The stages of the commissioning programme usually take the following form:

Stage 1: Core dryout cold unfuelled engineering test,

hot unfuelled engineering tests, control rod

drop tests and safety circuit checks. During this stage a very small amount of fuel may be loaded to check its mechanical behaviour under gas pressure and flow conditions.

Stage 2: Load full charge of fuel, physics tests at low

power, hot fuelled engineering tests. Fuel­ling machine test, control rod drop tests, check safety circuits.

Stage 3: Raise power to some intermediate value

usually less than 50% power, steam to main turbine-generator, reactor trip.

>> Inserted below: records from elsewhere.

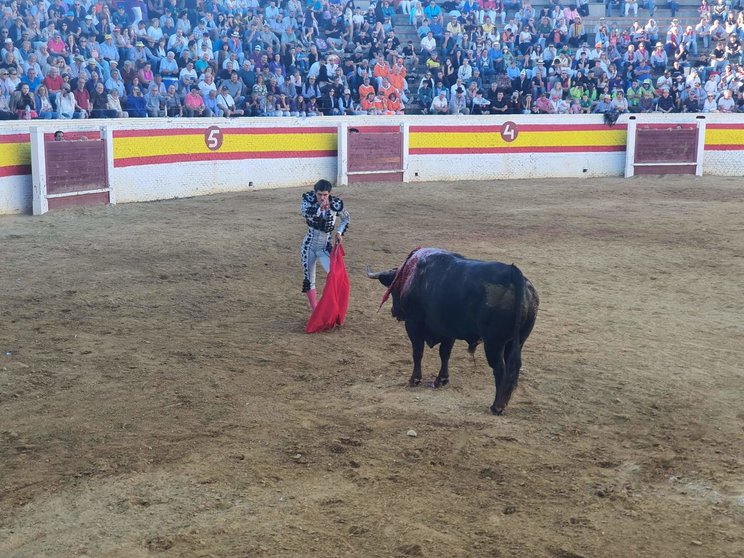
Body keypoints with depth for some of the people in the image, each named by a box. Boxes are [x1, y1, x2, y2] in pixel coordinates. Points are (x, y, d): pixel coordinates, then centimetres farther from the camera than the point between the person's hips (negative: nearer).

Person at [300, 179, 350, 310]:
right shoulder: (309, 200, -12)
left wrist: (339, 232, -5)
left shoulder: (336, 204, -11)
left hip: (325, 248, -1)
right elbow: (303, 211, -37)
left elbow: (346, 218, 11)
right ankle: (315, 310, 20)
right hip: (309, 246, 1)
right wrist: (319, 208, -54)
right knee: (308, 280, 7)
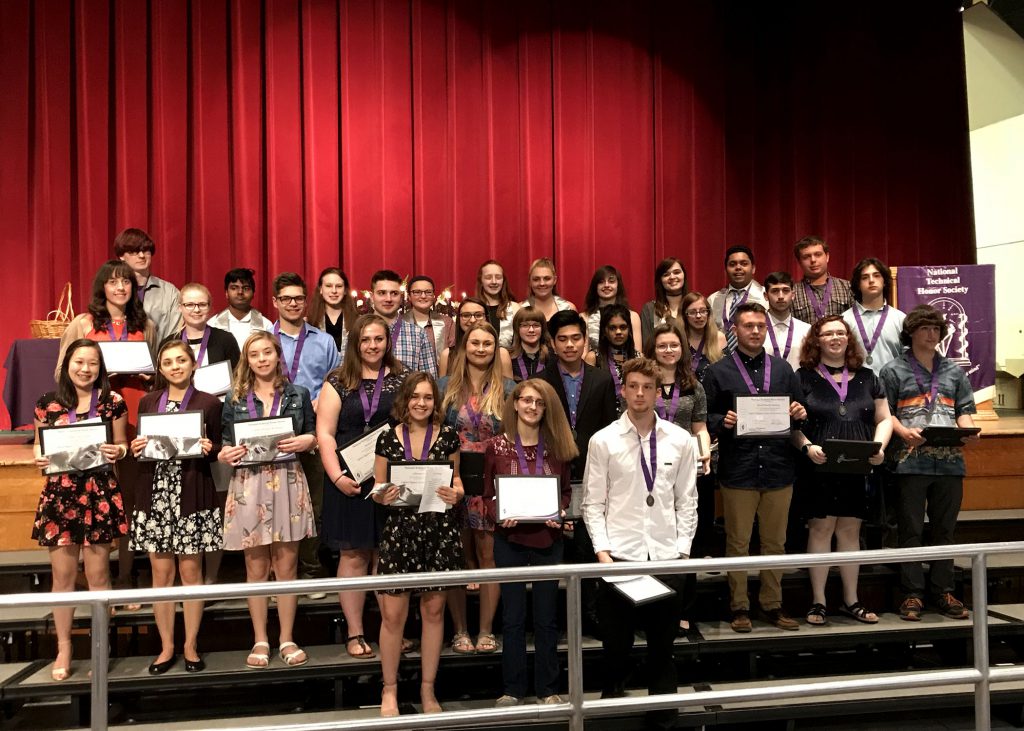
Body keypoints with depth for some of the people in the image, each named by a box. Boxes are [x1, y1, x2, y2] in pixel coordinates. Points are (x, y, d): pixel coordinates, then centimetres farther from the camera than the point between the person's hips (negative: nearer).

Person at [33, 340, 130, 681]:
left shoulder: (112, 401, 2)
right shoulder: (48, 403, 5)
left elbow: (122, 445, 8)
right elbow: (39, 447, 13)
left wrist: (118, 451, -14)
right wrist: (39, 458, -9)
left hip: (99, 493, -1)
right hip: (59, 493, 1)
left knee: (98, 575, 4)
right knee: (63, 576, 6)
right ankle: (63, 649, 19)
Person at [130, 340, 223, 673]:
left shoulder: (209, 403, 2)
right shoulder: (148, 402, 10)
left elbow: (217, 451, 6)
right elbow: (140, 449, 14)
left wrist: (209, 449, -16)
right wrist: (136, 449, -8)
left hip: (192, 498, -2)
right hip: (155, 496, 2)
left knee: (191, 571, 4)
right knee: (161, 573, 5)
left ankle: (191, 646, 16)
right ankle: (166, 647, 18)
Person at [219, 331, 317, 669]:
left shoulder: (298, 394, 9)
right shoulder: (235, 400, 9)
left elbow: (312, 436, 11)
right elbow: (225, 444, 10)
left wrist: (306, 441, -10)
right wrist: (225, 454, -11)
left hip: (288, 484, 0)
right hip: (248, 486, 0)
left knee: (286, 565, 3)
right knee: (256, 567, 5)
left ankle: (286, 639, 15)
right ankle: (260, 641, 16)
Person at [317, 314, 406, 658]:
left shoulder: (401, 380, 7)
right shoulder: (338, 382, 3)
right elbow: (325, 432, -2)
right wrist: (337, 476, -12)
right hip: (350, 481, -1)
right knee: (354, 555, 3)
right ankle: (355, 633, 12)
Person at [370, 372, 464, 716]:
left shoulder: (447, 436, 2)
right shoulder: (387, 439, 1)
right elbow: (377, 490, 6)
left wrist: (456, 493, -9)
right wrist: (382, 496, -15)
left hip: (439, 530, 1)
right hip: (399, 530, -1)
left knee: (433, 610, 10)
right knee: (393, 614, 0)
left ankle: (428, 689, 25)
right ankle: (389, 689, 20)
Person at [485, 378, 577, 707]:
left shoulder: (557, 446, 3)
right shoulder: (497, 447, -2)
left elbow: (566, 491, 10)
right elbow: (488, 495, 2)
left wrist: (560, 512, -10)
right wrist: (499, 516, -17)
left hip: (548, 539, 1)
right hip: (510, 539, -1)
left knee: (547, 617, 9)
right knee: (512, 617, 7)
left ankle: (547, 689, 22)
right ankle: (511, 690, 20)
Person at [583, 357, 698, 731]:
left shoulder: (680, 441, 4)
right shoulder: (603, 441, -1)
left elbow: (687, 501, 7)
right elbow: (593, 502, 0)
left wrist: (683, 549, 1)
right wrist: (601, 550, -8)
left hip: (667, 557, 2)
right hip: (619, 555, -1)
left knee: (663, 643, 12)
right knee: (616, 643, 7)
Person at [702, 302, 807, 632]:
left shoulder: (783, 369, 13)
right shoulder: (718, 372, 3)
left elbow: (800, 412, 16)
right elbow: (704, 419, 1)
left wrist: (800, 414, -5)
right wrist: (722, 422, -19)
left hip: (778, 470, 3)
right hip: (738, 472, -3)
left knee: (775, 543, 11)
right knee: (738, 543, 4)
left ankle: (772, 604, 23)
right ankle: (739, 608, 15)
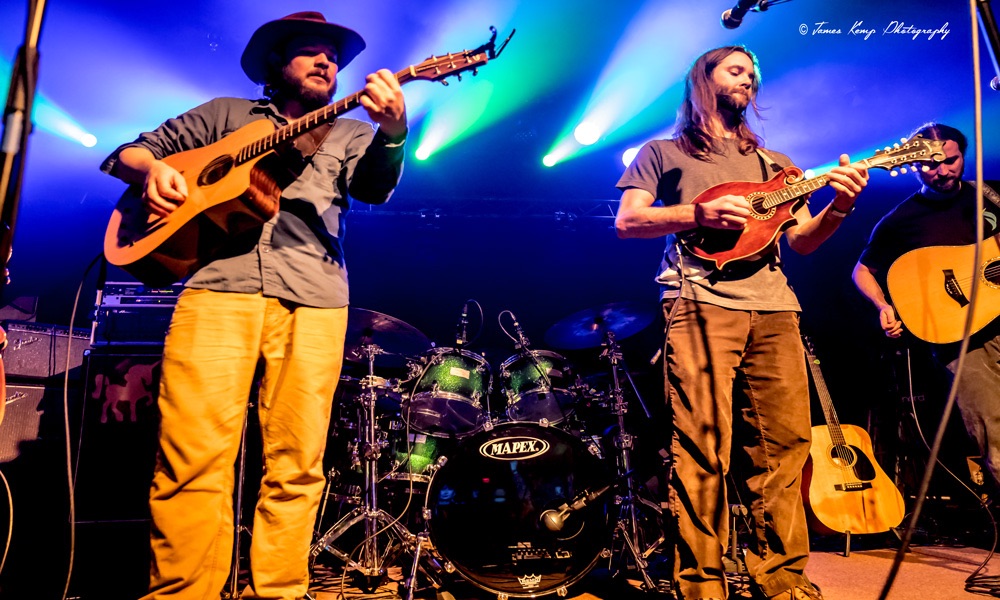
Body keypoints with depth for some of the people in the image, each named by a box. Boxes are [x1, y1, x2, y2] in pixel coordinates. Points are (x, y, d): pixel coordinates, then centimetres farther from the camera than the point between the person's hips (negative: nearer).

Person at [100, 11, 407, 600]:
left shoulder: (351, 132, 24)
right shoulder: (225, 113, 26)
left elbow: (375, 186, 2)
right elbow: (128, 151, 26)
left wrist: (393, 131, -19)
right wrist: (153, 168, 2)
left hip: (314, 300, 1)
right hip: (219, 283, 0)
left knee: (297, 464, -4)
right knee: (194, 456, -9)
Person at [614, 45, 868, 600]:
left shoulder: (773, 163, 28)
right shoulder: (664, 152, 16)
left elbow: (803, 241, 20)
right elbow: (627, 221, 3)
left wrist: (839, 207, 0)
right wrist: (699, 213, -10)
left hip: (774, 307, 5)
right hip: (701, 301, -4)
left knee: (785, 444, 1)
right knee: (702, 447, -9)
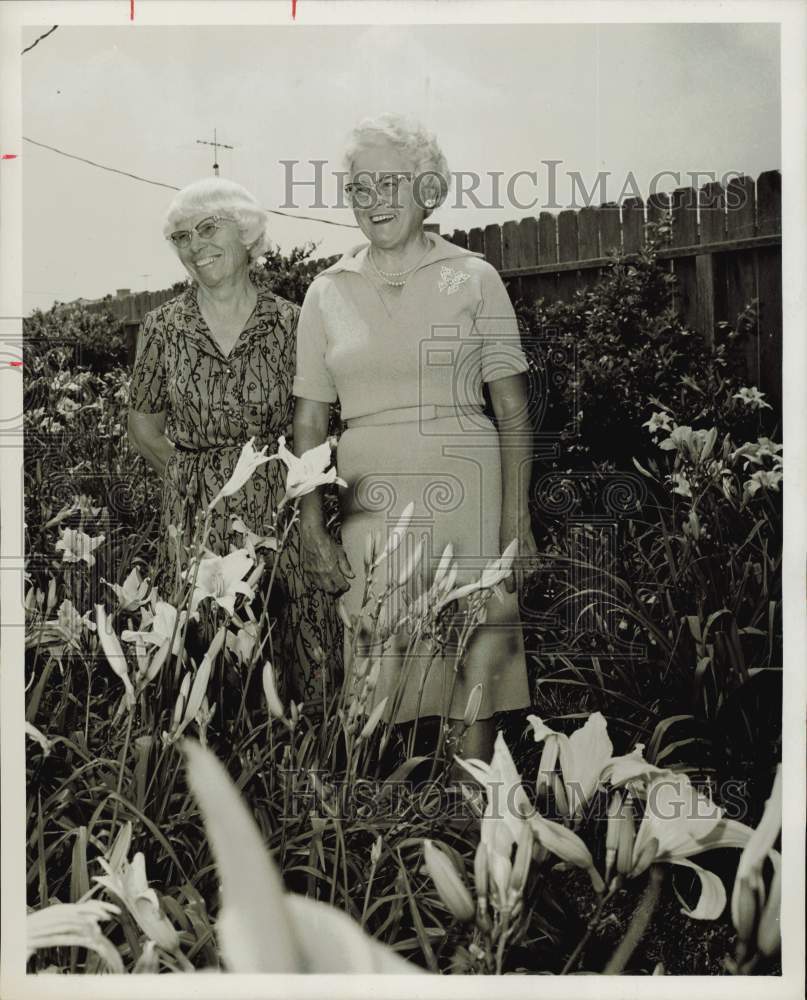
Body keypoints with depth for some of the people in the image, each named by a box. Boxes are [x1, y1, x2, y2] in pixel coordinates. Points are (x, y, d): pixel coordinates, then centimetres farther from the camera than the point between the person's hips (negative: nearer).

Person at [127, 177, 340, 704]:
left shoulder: (291, 323, -1)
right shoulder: (164, 327, 2)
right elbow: (144, 426, 12)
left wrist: (271, 473, -1)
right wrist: (194, 476, 4)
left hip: (282, 513, 0)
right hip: (195, 517, 1)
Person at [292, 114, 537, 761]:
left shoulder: (474, 278, 5)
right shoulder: (329, 291, 10)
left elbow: (514, 413, 4)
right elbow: (309, 422, 11)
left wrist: (517, 523, -4)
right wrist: (312, 529, 3)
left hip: (466, 496, -1)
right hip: (371, 505, 1)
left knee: (478, 669, 0)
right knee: (375, 689, 0)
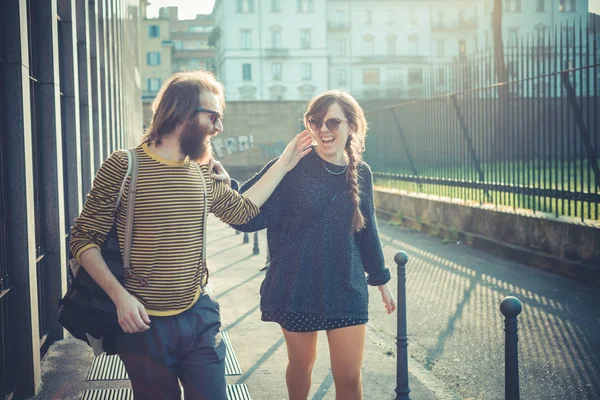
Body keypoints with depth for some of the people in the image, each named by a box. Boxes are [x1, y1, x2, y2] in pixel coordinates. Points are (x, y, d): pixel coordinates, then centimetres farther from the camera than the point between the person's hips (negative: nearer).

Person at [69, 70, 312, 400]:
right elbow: (83, 240, -9)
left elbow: (242, 210, 22)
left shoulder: (202, 172, 7)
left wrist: (284, 163, 21)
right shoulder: (124, 166, -10)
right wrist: (119, 295, -19)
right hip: (145, 322, -4)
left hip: (200, 317, 4)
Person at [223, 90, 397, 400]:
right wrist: (227, 188, -32)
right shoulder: (291, 167, -10)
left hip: (346, 289, 2)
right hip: (297, 288, -2)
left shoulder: (360, 174, 1)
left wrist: (381, 279, 18)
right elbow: (251, 216, -14)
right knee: (300, 365, 14)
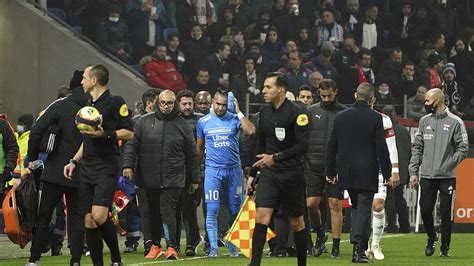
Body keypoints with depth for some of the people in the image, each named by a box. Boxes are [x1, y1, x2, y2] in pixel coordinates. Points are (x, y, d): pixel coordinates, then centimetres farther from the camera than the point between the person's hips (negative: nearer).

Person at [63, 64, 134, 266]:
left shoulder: (115, 102, -4)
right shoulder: (88, 104, 20)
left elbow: (129, 133, -8)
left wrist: (104, 134, -19)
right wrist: (74, 161, 21)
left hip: (107, 167, -8)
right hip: (87, 168, 8)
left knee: (99, 216, -20)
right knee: (89, 221, 1)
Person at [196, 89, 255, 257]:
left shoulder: (234, 119, 1)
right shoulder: (203, 122, 5)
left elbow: (250, 131, -18)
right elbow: (199, 147, 14)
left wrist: (239, 112, -14)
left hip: (233, 169, 0)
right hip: (213, 170, 0)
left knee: (235, 210, 4)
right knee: (212, 211, -6)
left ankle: (232, 245, 14)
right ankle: (213, 247, -4)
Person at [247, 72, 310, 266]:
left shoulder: (296, 112, -11)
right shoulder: (265, 112, 8)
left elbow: (303, 145, -18)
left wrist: (276, 158, -21)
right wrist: (252, 174, 17)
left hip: (292, 174, -4)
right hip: (268, 173, 4)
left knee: (296, 222, 6)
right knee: (261, 216, -11)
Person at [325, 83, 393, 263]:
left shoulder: (341, 117, 4)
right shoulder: (375, 118, -7)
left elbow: (332, 146, 8)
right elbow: (381, 148, -7)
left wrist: (330, 171, 16)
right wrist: (387, 174, 0)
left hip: (347, 172, 4)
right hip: (367, 173, -4)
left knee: (356, 207, 17)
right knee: (364, 209, -1)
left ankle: (357, 246, 9)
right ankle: (360, 249, -8)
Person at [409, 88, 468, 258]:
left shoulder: (455, 122, -3)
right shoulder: (424, 121, 10)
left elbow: (463, 148, -4)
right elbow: (417, 147, 12)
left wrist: (448, 165, -13)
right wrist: (413, 172, 5)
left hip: (447, 177, -3)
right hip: (426, 176, 3)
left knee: (446, 213, 0)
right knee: (425, 209, 1)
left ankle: (445, 248, 12)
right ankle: (431, 237, 27)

Stage 4: Raise power to maximum attainable, tests on

entire system under operational conditions.

The commissioning period usually terminates with a 72-hour run at maximum power and at that time, with the agreement of the HSE, the SCC is usually disbanded. If, however, there appears the need for major modifications to the plant during the course of commissioning, the work of the SCC may be ex­tended until this work is complete and the modified plant is commissioned.